In November 2020, the Minister of Cultures said: “A peso that is placed in Culture is because it is not placed in another program or need of the citizens.” This made us recognize as a sector the null valuation and recognition of our work from the highest instance of the State. That is to say, if the highest level of government does not consider we are a contribution to society, it is difficult to fight for more visibility. Added to this is the popular belief in which “artists” are only television actors and “famous” musicians, preventing us from seeing there are many of us working in this field, far removed from the glamour and luxury that characterize the former. There is a prejudice towards the sector: being an arts worker means that you do not work. We are not looked upon favorably.
Until now, more than a year and a half after the beginning of the pandemic, as an artistic sector we are still waiting for the state to change the relationship it establishes with us. Stop being seen only as an expense and become recognized first as workers, and second, as transforming agents in the broad context of culture.
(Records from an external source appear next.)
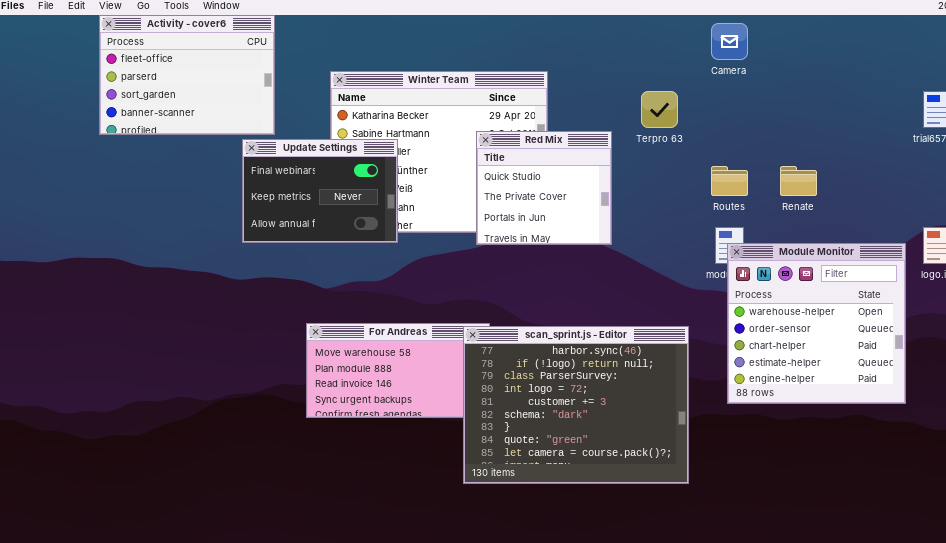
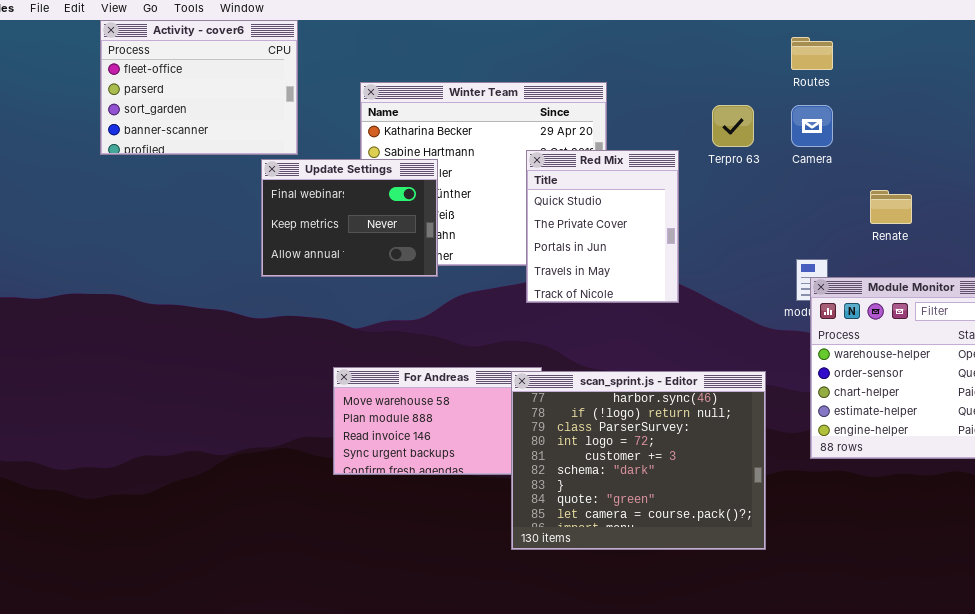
Camera: [711,23,748,60] -> [791,105,833,147], moved
Red Mix: [476,131,612,245] -> [526,150,679,303], resized
Routes: [711,166,748,196] -> [791,37,833,70], moved

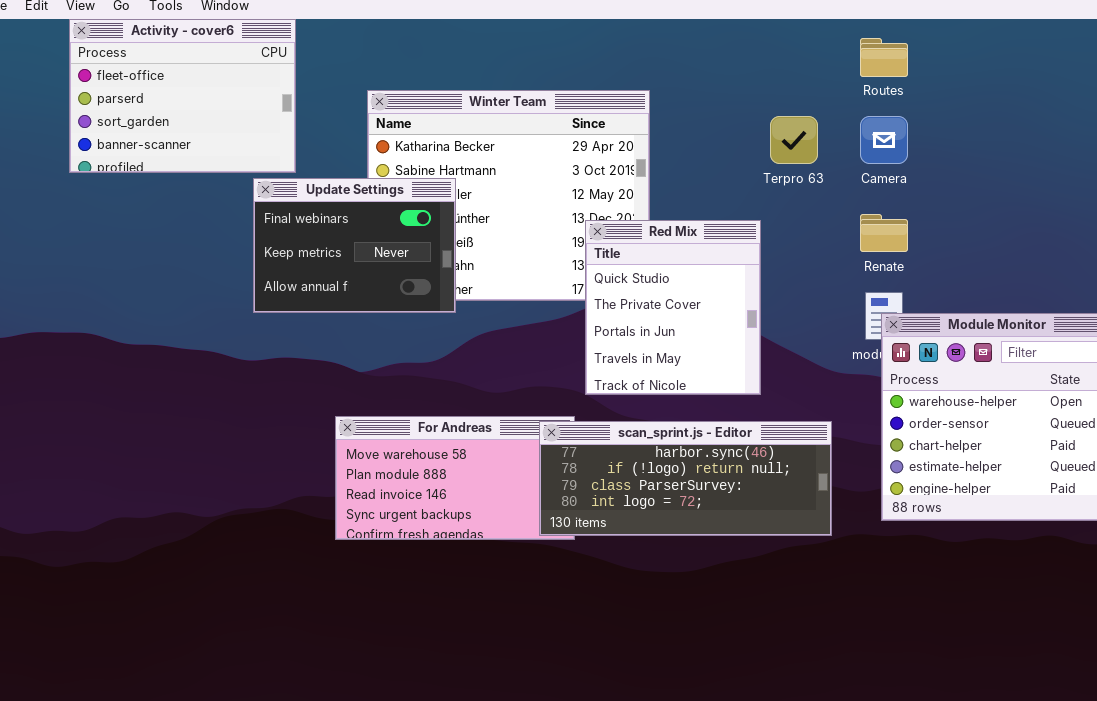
Red Mix: [526,150,679,303] -> [585,220,761,395], moved
Renate: [870,190,912,224] -> [860,214,908,252], moved
scan_sprint.js - Editor: [511,371,766,550] -> [539,421,832,536], resized

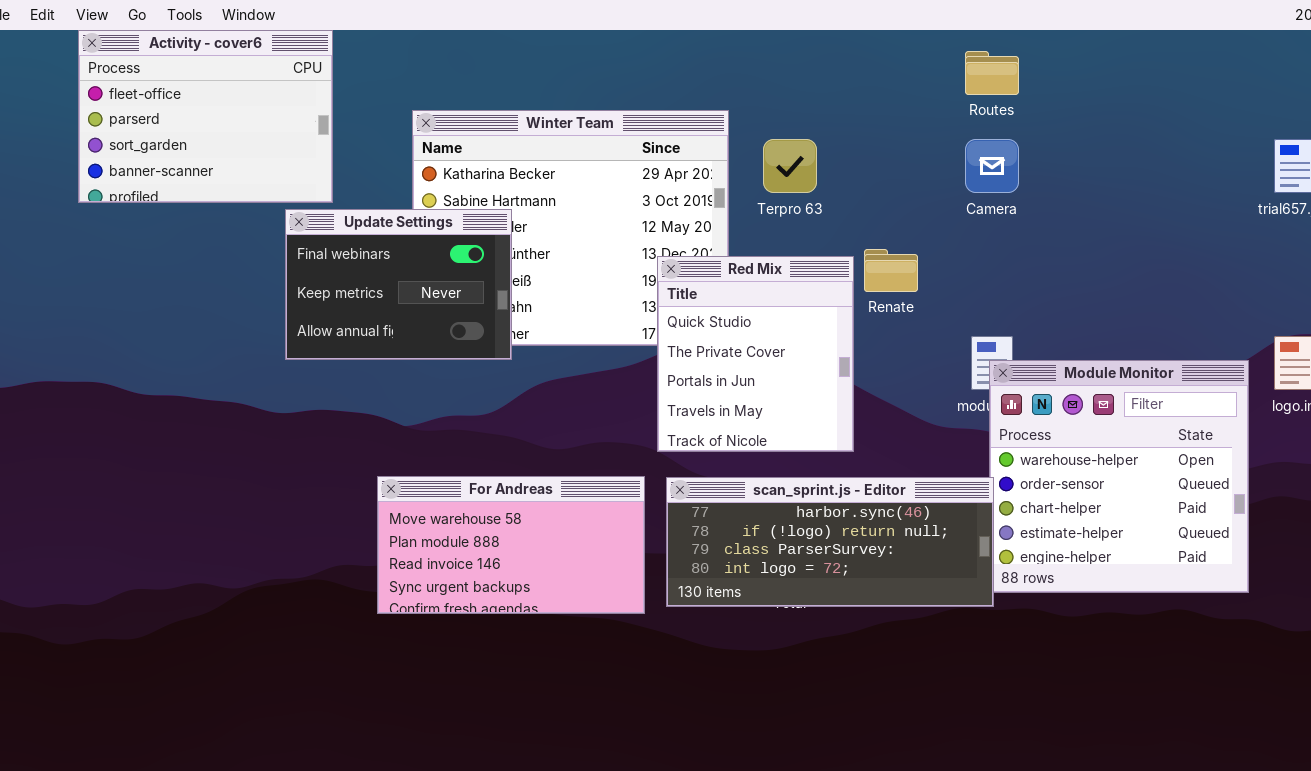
Terpro 63: [770,116,818,164] -> [763,139,817,193], moved
Renate: [860,214,908,252] -> [864,249,918,292], moved
scan_sprint.js - Editor: [539,421,832,536] -> [666,477,994,607], moved

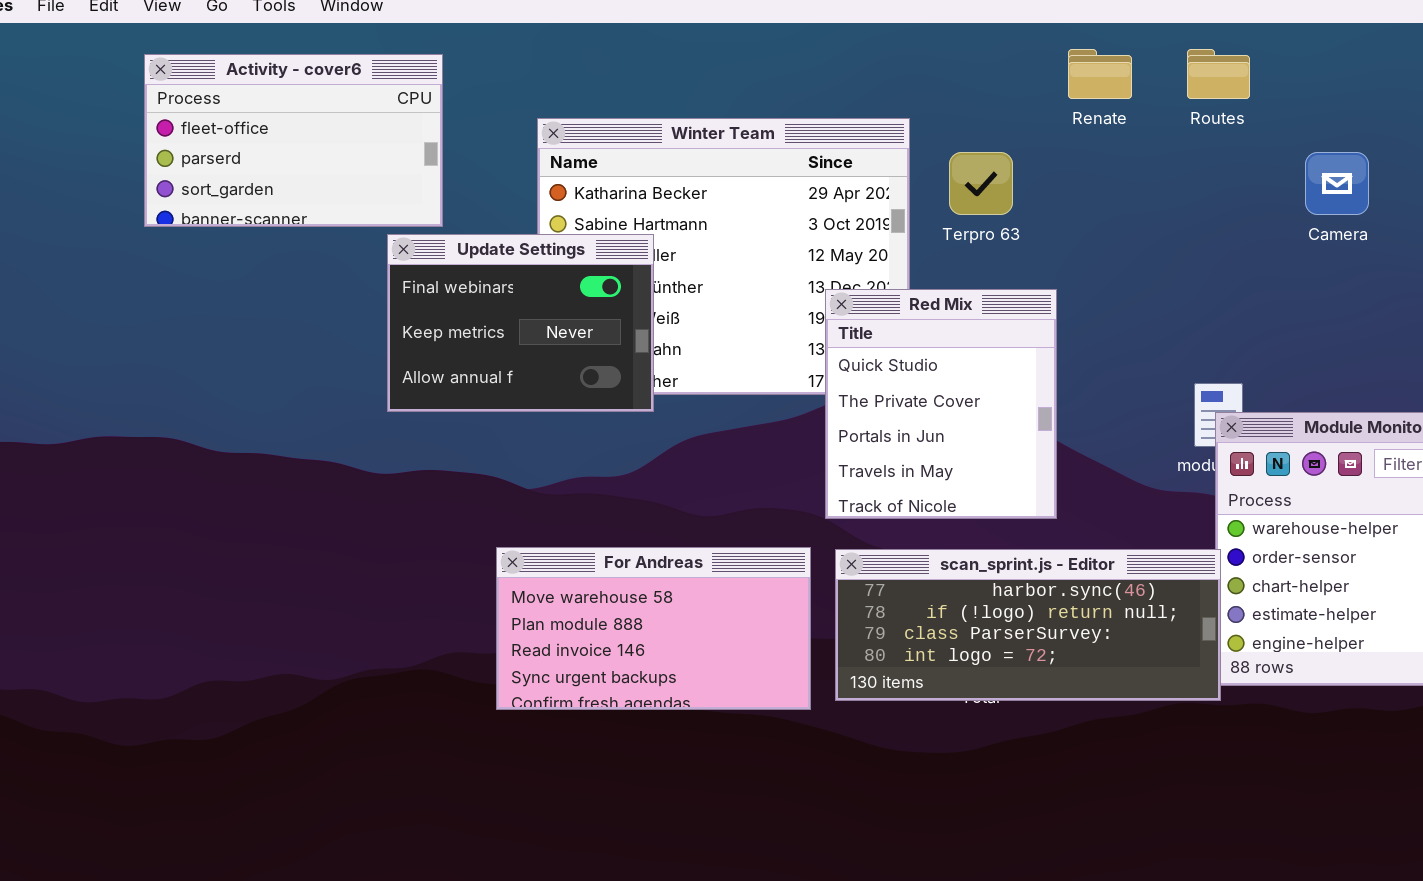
Activity - cover6: [78,30,333,203] -> [144,54,443,227], resized
Camera: [965,139,1019,193] -> [1305,152,1369,215], moved
Renate: [864,249,918,292] -> [1068,49,1132,99], moved

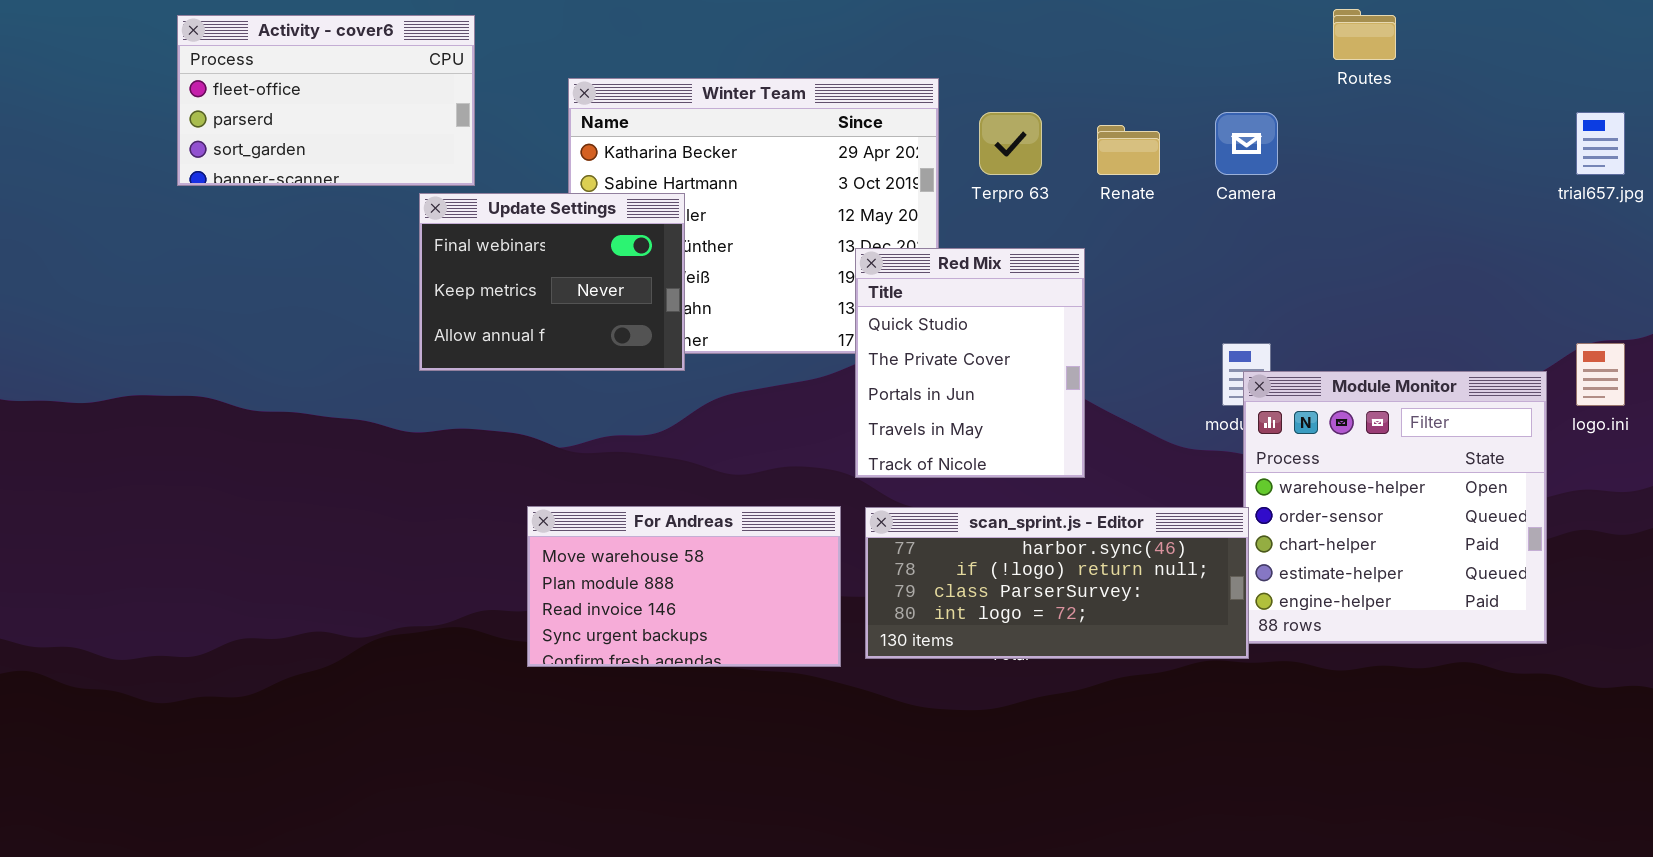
Renate: [1068,49,1132,99] -> [1097,125,1160,175], moved
Routes: [1187,49,1250,99] -> [1333,9,1396,60], moved
Camera: [1305,152,1369,215] -> [1215,112,1278,175], moved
Many of the political and cultural changes that are currently taking place in Chile (because of the Constitutional debate) will be worked by artistic agents, who will give shape and meaning to a period we are still experiencing too closely. These agents deserve a new treatment outside the traditional cost/benefit logic. We would not want to give in to strictly economistic arguments to assert our importance as a sector, but if we have to assume the technified and bureaucratic voice of the system to achieve our political objectives, we will do so as many times as necessary. The arts are a necessary cultural manifestation for societies and they can no longer be understood as a luxury service only for an elite, but to change that paradigm we must first be able to recognize the dignity of artistic work. In the meantime, and following the recent refusal to allow Bono cultura covid, we will continue to insist on defending the value of our creative work.
Recovering some of the history of this process of labor precariousness of the arts in Chile, one of the causes of this phenomenon could be related to the beginnings of the so-called “Democratic Transition” (1990). In this period, several political parties (including the Christian Democratic Party, who supported the military coup), organized themselves into La Concertación de Partidos por la Democracia (CPD) and governed uninterruptedly for 20 years. The CPD —an agglomerate of several center-left parties — related to the artistic sector from a place that denied the critical potential of its expressions, and simply dedicated itself to thinking of more or less original methods of financing “cultural” activities. It produced, then, a sort of technified culture where research, creation, curatorship, and mediation had no place, an issue that led to a professional deterioration of our sector. What was proposed was a vision of culture in a massive key, where the alienated subjects of the aesthetic experience are nothing more than “cultural consumers”.
Coordinadora Intersectorial Cultural de Emergencia (CICE) was formed under the imperative need to bring together the largest number of arts guilds in order to confront the pandemic and negotiate collectively with the government.
This tool is an iconic targeting method of Chilean neoliberalism, originally devised by the Dictatorship. At that time, it was called “Ficha social” and its function was to optimize the use of fiscal resources only on the poorest population, who were included in a sort of “poverty meter”, and in this way, the notion of “universal right” in Chilean society disappeared: only those who the state considered the poorest had the right to obtain something from it, the rest had to scratch with their own fingernails.